#### Work required:
Copy every line of the material below without changing a single character.

#### Records for processing:
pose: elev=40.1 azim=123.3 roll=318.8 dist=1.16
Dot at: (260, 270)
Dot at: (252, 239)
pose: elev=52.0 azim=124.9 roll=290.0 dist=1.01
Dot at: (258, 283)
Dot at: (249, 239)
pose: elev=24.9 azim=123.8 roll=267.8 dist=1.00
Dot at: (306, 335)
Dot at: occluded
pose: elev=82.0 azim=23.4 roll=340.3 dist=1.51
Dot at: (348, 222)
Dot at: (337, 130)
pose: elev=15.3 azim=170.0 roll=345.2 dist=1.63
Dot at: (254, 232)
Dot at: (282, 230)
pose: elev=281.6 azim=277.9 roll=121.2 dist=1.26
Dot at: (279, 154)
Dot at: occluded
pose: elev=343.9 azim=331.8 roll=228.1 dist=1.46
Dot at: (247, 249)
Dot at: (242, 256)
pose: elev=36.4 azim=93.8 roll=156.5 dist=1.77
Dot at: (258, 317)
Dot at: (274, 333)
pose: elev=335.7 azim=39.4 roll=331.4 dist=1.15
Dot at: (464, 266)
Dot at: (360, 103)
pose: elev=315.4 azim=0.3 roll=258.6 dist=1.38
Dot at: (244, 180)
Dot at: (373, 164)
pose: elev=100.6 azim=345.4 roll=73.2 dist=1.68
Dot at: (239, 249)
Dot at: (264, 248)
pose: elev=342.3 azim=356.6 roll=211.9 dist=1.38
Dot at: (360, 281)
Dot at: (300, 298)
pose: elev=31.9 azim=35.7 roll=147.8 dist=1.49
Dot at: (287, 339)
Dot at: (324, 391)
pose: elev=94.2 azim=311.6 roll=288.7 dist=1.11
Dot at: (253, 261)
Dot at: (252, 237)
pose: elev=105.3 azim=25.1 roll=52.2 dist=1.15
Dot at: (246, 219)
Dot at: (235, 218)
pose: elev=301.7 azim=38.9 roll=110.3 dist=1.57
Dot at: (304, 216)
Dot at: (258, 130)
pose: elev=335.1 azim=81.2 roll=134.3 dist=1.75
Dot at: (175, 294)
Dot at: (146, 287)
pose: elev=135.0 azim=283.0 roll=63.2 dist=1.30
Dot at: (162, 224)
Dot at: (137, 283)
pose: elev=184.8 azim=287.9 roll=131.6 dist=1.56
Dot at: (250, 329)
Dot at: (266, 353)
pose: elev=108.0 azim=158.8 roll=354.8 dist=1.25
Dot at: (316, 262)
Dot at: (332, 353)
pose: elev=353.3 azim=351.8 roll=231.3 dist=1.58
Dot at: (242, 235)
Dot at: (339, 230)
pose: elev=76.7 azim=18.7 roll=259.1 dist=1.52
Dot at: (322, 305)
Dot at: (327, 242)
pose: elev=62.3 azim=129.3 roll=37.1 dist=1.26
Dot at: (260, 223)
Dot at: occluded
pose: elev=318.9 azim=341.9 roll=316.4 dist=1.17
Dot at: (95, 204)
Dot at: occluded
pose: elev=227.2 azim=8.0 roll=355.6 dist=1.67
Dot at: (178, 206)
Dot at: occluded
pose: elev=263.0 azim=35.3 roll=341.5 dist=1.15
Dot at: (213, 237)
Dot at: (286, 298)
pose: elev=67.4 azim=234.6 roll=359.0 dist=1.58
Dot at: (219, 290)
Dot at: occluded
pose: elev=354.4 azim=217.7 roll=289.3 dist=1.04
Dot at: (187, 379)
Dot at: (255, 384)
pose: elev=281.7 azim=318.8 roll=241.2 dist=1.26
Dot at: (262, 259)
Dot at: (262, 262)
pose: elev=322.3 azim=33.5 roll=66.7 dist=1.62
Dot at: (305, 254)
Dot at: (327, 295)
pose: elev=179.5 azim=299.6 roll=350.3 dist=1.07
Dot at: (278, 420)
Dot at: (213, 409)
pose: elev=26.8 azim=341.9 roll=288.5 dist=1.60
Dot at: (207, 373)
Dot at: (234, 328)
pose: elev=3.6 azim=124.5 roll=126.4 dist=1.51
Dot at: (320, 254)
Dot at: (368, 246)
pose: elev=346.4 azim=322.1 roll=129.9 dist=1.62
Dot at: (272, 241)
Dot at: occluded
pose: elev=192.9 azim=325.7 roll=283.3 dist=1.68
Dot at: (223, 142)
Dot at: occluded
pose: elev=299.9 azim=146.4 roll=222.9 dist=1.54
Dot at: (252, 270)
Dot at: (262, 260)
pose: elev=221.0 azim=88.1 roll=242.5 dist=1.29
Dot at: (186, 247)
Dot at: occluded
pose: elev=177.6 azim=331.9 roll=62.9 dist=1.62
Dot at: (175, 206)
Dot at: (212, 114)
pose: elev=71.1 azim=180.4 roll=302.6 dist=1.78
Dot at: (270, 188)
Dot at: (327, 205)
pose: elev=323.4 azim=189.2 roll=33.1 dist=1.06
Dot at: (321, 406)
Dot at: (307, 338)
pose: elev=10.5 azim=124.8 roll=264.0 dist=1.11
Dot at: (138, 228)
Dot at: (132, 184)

#### Task answer:
pose: elev=40.1 azim=123.3 roll=318.8 dist=1.16
Dot at: (260, 270)
Dot at: (252, 239)
pose: elev=52.0 azim=124.9 roll=290.0 dist=1.01
Dot at: (258, 283)
Dot at: (249, 239)
pose: elev=24.9 azim=123.8 roll=267.8 dist=1.00
Dot at: (306, 335)
Dot at: occluded
pose: elev=82.0 azim=23.4 roll=340.3 dist=1.51
Dot at: (348, 222)
Dot at: (337, 130)
pose: elev=15.3 azim=170.0 roll=345.2 dist=1.63
Dot at: (254, 232)
Dot at: (282, 230)
pose: elev=281.6 azim=277.9 roll=121.2 dist=1.26
Dot at: (279, 154)
Dot at: occluded
pose: elev=343.9 azim=331.8 roll=228.1 dist=1.46
Dot at: (247, 249)
Dot at: (242, 256)
pose: elev=36.4 azim=93.8 roll=156.5 dist=1.77
Dot at: (258, 317)
Dot at: (274, 333)
pose: elev=335.7 azim=39.4 roll=331.4 dist=1.15
Dot at: (464, 266)
Dot at: (360, 103)
pose: elev=315.4 azim=0.3 roll=258.6 dist=1.38
Dot at: (244, 180)
Dot at: (373, 164)
pose: elev=100.6 azim=345.4 roll=73.2 dist=1.68
Dot at: (239, 249)
Dot at: (264, 248)
pose: elev=342.3 azim=356.6 roll=211.9 dist=1.38
Dot at: (360, 281)
Dot at: (300, 298)
pose: elev=31.9 azim=35.7 roll=147.8 dist=1.49
Dot at: (287, 339)
Dot at: (324, 391)
pose: elev=94.2 azim=311.6 roll=288.7 dist=1.11
Dot at: (253, 261)
Dot at: (252, 237)
pose: elev=105.3 azim=25.1 roll=52.2 dist=1.15
Dot at: (246, 219)
Dot at: (235, 218)
pose: elev=301.7 azim=38.9 roll=110.3 dist=1.57
Dot at: (304, 216)
Dot at: (258, 130)
pose: elev=335.1 azim=81.2 roll=134.3 dist=1.75
Dot at: (175, 294)
Dot at: (146, 287)
pose: elev=135.0 azim=283.0 roll=63.2 dist=1.30
Dot at: (162, 224)
Dot at: (137, 283)
pose: elev=184.8 azim=287.9 roll=131.6 dist=1.56
Dot at: (250, 329)
Dot at: (266, 353)
pose: elev=108.0 azim=158.8 roll=354.8 dist=1.25
Dot at: (316, 262)
Dot at: (332, 353)
pose: elev=353.3 azim=351.8 roll=231.3 dist=1.58
Dot at: (242, 235)
Dot at: (339, 230)
pose: elev=76.7 azim=18.7 roll=259.1 dist=1.52
Dot at: (322, 305)
Dot at: (327, 242)
pose: elev=62.3 azim=129.3 roll=37.1 dist=1.26
Dot at: (260, 223)
Dot at: occluded
pose: elev=318.9 azim=341.9 roll=316.4 dist=1.17
Dot at: (95, 204)
Dot at: occluded
pose: elev=227.2 azim=8.0 roll=355.6 dist=1.67
Dot at: (178, 206)
Dot at: occluded
pose: elev=263.0 azim=35.3 roll=341.5 dist=1.15
Dot at: (213, 237)
Dot at: (286, 298)
pose: elev=67.4 azim=234.6 roll=359.0 dist=1.58
Dot at: (219, 290)
Dot at: occluded
pose: elev=354.4 azim=217.7 roll=289.3 dist=1.04
Dot at: (187, 379)
Dot at: (255, 384)
pose: elev=281.7 azim=318.8 roll=241.2 dist=1.26
Dot at: (262, 259)
Dot at: (262, 262)
pose: elev=322.3 azim=33.5 roll=66.7 dist=1.62
Dot at: (305, 254)
Dot at: (327, 295)
pose: elev=179.5 azim=299.6 roll=350.3 dist=1.07
Dot at: (278, 420)
Dot at: (213, 409)
pose: elev=26.8 azim=341.9 roll=288.5 dist=1.60
Dot at: (207, 373)
Dot at: (234, 328)
pose: elev=3.6 azim=124.5 roll=126.4 dist=1.51
Dot at: (320, 254)
Dot at: (368, 246)
pose: elev=346.4 azim=322.1 roll=129.9 dist=1.62
Dot at: (272, 241)
Dot at: occluded
pose: elev=192.9 azim=325.7 roll=283.3 dist=1.68
Dot at: (223, 142)
Dot at: occluded
pose: elev=299.9 azim=146.4 roll=222.9 dist=1.54
Dot at: (252, 270)
Dot at: (262, 260)
pose: elev=221.0 azim=88.1 roll=242.5 dist=1.29
Dot at: (186, 247)
Dot at: occluded
pose: elev=177.6 azim=331.9 roll=62.9 dist=1.62
Dot at: (175, 206)
Dot at: (212, 114)
pose: elev=71.1 azim=180.4 roll=302.6 dist=1.78
Dot at: (270, 188)
Dot at: (327, 205)
pose: elev=323.4 azim=189.2 roll=33.1 dist=1.06
Dot at: (321, 406)
Dot at: (307, 338)
pose: elev=10.5 azim=124.8 roll=264.0 dist=1.11
Dot at: (138, 228)
Dot at: (132, 184)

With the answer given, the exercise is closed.